Marine Corps Emblem In Memoriam
Marine Corps Emblem

 

 

Sgt. Andrew Farrar

(reprinted from the Boston Herald, January 30, 2005)

A `true hero' from Weymouth dies in night raid

A Weymouth Marine who urged school kids to look up to the working people in their lives as heroes was killed Friday when he was electrocuted by a live wire during a night raid in Iraq.

It was Sgt. Andrew K. Farrar Jr.'s 31st birthday, marked at his boyhood home by the arrival of a somber detail of Marines in dress uniform bearing news of his death.

"We believe he's a true hero," said his father, Andrew K. Farrar Sr. "He gave his life for what he thought was the most profound thing he could do for his country."

"He was a strong, handsome, kind young man," said his mother, Claire Farrar. "He was a wonderful son . . . he was a true Marine."
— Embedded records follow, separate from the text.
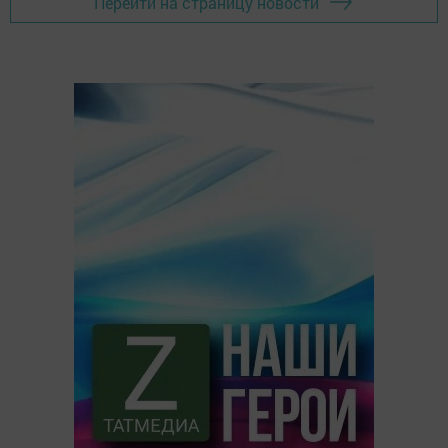
Перейти на страницу новости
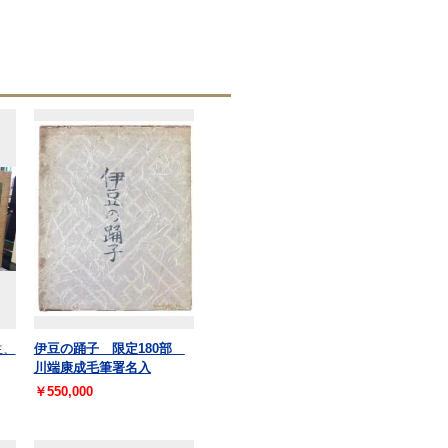
生、
伊豆の踊子 限定180部
川端康成毛筆署名入
￥550,000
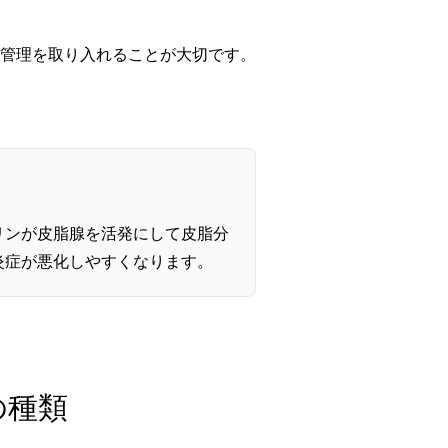
管理を取り入れることが大切です。
リンが皮脂腺を活発にして皮脂分
炎症が悪化しやすくなります。
の種類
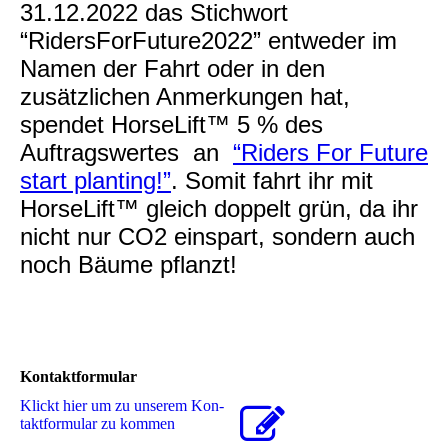
31.12.2022 das Stichwort
“RidersForFuture2022” entweder im
Namen der Fahrt oder in den
zusätzlichen Anmerkungen hat,
spendet HorseLift™ 5 % des
Auftragswertes an
“Riders For Future
start planting!”
. Somit fahrt ihr mit
HorseLift™ gleich doppelt grün, da ihr
nicht nur CO2 einspart, sondern auch
noch Bäume pflanzt!
Kontaktformular
Klickt hier um zu unserem Kon­
takt­for­mu­lar zu kommen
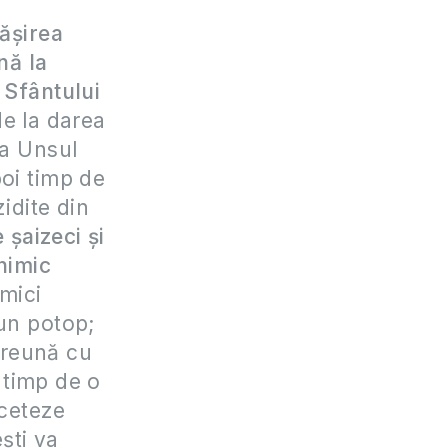
pășirea
nă la
 Sfântului
 de la darea
la Unsul
poi timp de
zidite din
 șaizeci și
nimic
mici
-un potop;
mpreună cu
, timp de o
nceteze
ești va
His younger brother Nathan, a teacher at the Abigail Adams Middle School in Weymouth, said school kids corresponded with his brother, who wrote back a long letter telling the kids: "They are lucky to live in the United States. They shouldn't look up to movie stars and people like that. The real heroes are their parents, their teachers, police and firefighters, all the people who work for a living."

Nathan Farrar said, "I worshiped the ground he walked on when we were kids. He was quiet. If you looked in his eyes, there was a passion for life that couldn't be matched."
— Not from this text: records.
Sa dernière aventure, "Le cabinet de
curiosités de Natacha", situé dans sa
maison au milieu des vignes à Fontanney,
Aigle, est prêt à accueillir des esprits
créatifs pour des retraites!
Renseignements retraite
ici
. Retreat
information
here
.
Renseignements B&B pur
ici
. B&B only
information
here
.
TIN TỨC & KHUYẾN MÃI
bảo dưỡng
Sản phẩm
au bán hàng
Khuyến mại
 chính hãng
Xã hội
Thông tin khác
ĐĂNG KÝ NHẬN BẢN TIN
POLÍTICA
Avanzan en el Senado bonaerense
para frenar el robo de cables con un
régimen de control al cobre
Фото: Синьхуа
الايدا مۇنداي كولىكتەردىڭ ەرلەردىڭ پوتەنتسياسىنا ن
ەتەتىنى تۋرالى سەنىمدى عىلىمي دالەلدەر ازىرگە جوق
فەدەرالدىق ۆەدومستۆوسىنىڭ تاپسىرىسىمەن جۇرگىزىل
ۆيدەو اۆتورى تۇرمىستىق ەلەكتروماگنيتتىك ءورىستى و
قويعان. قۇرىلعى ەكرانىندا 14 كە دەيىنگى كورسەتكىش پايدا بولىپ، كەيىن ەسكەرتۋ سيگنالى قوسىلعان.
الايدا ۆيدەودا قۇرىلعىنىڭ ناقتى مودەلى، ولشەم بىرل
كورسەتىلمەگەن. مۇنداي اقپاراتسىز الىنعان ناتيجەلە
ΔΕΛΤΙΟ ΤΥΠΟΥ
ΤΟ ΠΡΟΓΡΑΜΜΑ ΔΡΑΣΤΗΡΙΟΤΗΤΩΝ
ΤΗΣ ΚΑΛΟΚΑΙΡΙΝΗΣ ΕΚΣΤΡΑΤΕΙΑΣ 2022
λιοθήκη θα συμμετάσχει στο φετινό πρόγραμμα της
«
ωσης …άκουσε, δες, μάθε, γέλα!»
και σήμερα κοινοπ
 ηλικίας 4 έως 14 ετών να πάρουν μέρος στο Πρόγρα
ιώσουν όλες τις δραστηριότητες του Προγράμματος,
The 1992 Weymouth High School graduate loved basketball, a pint of Guinness and the Dropkick Murphys. But more than anything, he loved his family - his wife, Melissa, and sons Tyler and Liam - the Marine Corps and his squad of young Marines. He led them through the bitter fighting in Fallujah last fall.

"He wrote letters home saying it was the kind of thing you didn't talk about. It was something he wanted to leave there," his brother Jason said. "He said he did this kind of thing so people here could wake up in the morning and have their pancakes."

Caption: `A PASSION FOR LIFE': Marine Sgt. Andrew K. Farrar Jr. of Weymouth, above in 1999 with his wife, Melissa, died Friday on duty in Iraq. It was his 31st birthday.